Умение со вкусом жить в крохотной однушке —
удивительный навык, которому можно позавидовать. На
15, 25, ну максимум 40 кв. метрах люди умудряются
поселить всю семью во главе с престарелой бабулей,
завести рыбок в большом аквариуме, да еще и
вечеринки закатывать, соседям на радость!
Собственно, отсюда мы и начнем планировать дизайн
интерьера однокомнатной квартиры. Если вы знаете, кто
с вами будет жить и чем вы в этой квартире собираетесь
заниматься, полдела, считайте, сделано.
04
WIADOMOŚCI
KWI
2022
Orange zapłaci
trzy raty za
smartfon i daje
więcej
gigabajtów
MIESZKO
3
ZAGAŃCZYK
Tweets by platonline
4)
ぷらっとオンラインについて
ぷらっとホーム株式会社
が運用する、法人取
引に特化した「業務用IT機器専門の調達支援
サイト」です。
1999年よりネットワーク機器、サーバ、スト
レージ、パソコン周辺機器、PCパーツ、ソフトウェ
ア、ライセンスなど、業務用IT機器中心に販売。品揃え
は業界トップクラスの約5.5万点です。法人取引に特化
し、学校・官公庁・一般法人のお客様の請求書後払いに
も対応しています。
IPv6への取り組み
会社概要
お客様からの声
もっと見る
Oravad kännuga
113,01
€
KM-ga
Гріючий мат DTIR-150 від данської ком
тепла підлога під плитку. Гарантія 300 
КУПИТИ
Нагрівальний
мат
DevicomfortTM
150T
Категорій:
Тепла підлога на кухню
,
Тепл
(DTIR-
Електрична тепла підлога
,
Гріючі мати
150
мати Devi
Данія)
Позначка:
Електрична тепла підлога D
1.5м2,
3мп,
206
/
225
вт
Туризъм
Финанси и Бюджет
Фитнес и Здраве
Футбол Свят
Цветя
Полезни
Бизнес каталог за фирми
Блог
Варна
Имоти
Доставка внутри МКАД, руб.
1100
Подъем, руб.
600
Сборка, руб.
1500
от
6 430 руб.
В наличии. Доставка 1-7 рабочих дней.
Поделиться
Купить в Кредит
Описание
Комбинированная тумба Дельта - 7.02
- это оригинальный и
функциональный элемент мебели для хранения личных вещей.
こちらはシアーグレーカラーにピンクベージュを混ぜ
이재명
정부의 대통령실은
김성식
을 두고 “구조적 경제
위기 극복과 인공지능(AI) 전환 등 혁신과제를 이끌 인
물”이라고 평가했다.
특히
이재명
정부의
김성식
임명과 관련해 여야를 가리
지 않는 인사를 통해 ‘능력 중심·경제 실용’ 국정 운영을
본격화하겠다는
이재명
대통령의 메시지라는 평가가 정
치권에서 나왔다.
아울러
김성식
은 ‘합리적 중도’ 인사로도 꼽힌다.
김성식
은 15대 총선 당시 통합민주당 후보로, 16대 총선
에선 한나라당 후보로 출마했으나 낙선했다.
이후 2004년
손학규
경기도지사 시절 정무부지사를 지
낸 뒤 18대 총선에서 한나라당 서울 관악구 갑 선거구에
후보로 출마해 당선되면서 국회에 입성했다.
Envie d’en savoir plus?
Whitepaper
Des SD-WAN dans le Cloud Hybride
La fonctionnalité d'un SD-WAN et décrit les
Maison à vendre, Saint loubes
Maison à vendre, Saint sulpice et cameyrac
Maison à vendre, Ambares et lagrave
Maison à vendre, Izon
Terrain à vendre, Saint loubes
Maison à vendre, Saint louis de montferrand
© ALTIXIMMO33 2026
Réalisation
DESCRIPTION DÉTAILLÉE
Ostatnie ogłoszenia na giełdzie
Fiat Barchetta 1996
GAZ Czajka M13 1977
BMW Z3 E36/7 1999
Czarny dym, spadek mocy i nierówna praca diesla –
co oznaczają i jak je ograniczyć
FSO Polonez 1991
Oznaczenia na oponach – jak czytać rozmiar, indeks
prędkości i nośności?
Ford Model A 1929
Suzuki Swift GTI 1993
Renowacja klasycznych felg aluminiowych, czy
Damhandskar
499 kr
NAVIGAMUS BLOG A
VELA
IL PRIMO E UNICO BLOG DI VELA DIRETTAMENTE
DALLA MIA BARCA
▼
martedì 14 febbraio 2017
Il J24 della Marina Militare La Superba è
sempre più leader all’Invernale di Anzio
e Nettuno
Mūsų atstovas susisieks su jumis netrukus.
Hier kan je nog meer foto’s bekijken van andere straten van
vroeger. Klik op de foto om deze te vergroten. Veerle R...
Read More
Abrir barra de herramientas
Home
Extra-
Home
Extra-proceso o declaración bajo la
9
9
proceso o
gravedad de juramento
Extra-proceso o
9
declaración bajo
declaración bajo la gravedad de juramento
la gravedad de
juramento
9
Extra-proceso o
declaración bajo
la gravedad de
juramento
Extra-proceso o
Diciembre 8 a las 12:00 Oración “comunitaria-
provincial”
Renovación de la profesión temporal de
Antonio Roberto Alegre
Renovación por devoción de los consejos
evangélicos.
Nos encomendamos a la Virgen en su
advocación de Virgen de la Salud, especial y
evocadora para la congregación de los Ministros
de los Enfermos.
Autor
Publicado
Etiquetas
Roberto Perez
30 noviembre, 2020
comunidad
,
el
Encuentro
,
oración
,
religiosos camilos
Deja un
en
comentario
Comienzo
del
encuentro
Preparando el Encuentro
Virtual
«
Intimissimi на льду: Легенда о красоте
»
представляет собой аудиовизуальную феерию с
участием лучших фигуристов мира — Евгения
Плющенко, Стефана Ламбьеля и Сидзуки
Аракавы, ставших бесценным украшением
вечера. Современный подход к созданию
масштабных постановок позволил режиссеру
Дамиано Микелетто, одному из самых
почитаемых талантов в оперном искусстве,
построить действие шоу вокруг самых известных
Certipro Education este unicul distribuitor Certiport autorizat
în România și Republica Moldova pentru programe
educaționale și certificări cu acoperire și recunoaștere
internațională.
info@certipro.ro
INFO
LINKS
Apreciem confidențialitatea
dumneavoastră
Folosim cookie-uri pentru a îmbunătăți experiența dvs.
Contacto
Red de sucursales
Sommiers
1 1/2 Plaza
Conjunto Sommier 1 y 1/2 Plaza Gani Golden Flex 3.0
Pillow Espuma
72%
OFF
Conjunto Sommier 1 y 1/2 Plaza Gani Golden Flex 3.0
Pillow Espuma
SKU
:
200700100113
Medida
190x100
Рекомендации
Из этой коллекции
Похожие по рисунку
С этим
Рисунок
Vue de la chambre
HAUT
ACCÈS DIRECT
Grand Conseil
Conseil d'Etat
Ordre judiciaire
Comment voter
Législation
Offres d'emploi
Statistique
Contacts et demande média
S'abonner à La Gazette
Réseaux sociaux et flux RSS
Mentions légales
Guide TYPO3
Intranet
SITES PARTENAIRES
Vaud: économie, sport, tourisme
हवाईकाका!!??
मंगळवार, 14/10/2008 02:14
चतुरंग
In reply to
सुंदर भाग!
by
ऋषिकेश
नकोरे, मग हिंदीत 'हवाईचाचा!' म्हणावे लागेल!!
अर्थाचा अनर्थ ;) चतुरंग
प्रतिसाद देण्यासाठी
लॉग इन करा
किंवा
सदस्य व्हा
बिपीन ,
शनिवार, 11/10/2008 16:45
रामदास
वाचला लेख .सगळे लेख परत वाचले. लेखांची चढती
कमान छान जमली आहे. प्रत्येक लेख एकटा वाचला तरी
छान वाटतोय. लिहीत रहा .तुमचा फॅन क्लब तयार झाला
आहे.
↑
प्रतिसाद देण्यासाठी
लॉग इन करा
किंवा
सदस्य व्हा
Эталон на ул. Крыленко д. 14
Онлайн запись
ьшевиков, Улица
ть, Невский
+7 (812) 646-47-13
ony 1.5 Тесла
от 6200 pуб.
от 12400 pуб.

EXERCISE
Reproduce everything from the opening line of the items down to the line containing "Maison à vendre, Saint sulpice et cameyrac", both included, character for character.

SOLUTION
Умение со вкусом жить в крохотной однушке —
удивительный навык, которому можно позавидовать. На
15, 25, ну максимум 40 кв. метрах люди умудряются
поселить всю семью во главе с престарелой бабулей,
завести рыбок в большом аквариуме, да еще и
вечеринки закатывать, соседям на радость!
Собственно, отсюда мы и начнем планировать дизайн
интерьера однокомнатной квартиры. Если вы знаете, кто
с вами будет жить и чем вы в этой квартире собираетесь
заниматься, полдела, считайте, сделано.
04
WIADOMOŚCI
KWI
2022
Orange zapłaci
trzy raty za
smartfon i daje
więcej
gigabajtów
MIESZKO
3
ZAGAŃCZYK
Tweets by platonline
4)
ぷらっとオンラインについて
ぷらっとホーム株式会社
が運用する、法人取
引に特化した「業務用IT機器専門の調達支援
サイト」です。
1999年よりネットワーク機器、サーバ、スト
レージ、パソコン周辺機器、PCパーツ、ソフトウェ
ア、ライセンスなど、業務用IT機器中心に販売。品揃え
は業界トップクラスの約5.5万点です。法人取引に特化
し、学校・官公庁・一般法人のお客様の請求書後払いに
も対応しています。
IPv6への取り組み
会社概要
お客様からの声
もっと見る
Oravad kännuga
113,01
€
KM-ga
Гріючий мат DTIR-150 від данської ком
тепла підлога під плитку. Гарантія 300 
КУПИТИ
Нагрівальний
мат
DevicomfortTM
150T
Категорій:
Тепла підлога на кухню
,
Тепл
(DTIR-
Електрична тепла підлога
,
Гріючі мати
150
мати Devi
Данія)
Позначка:
Електрична тепла підлога D
1.5м2,
3мп,
206
/
225
вт
Туризъм
Финанси и Бюджет
Фитнес и Здраве
Футбол Свят
Цветя
Полезни
Бизнес каталог за фирми
Блог
Варна
Имоти
Доставка внутри МКАД, руб.
1100
Подъем, руб.
600
Сборка, руб.
1500
от
6 430 руб.
В наличии. Доставка 1-7 рабочих дней.
Поделиться
Купить в Кредит
Описание
Комбинированная тумба Дельта - 7.02
- это оригинальный и
функциональный элемент мебели для хранения личных вещей.
こちらはシアーグレーカラーにピンクベージュを混ぜ
이재명
정부의 대통령실은
김성식
을 두고 “구조적 경제
위기 극복과 인공지능(AI) 전환 등 혁신과제를 이끌 인
물”이라고 평가했다.
특히
이재명
정부의
김성식
임명과 관련해 여야를 가리
지 않는 인사를 통해 ‘능력 중심·경제 실용’ 국정 운영을
본격화하겠다는
이재명
대통령의 메시지라는 평가가 정
치권에서 나왔다.
아울러
김성식
은 ‘합리적 중도’ 인사로도 꼽힌다.
김성식
은 15대 총선 당시 통합민주당 후보로, 16대 총선
에선 한나라당 후보로 출마했으나 낙선했다.
이후 2004년
손학규
경기도지사 시절 정무부지사를 지
낸 뒤 18대 총선에서 한나라당 서울 관악구 갑 선거구에
후보로 출마해 당선되면서 국회에 입성했다.
Envie d’en savoir plus?
Whitepaper
Des SD-WAN dans le Cloud Hybride
La fonctionnalité d'un SD-WAN et décrit les
Maison à vendre, Saint loubes
Maison à vendre, Saint sulpice et cameyrac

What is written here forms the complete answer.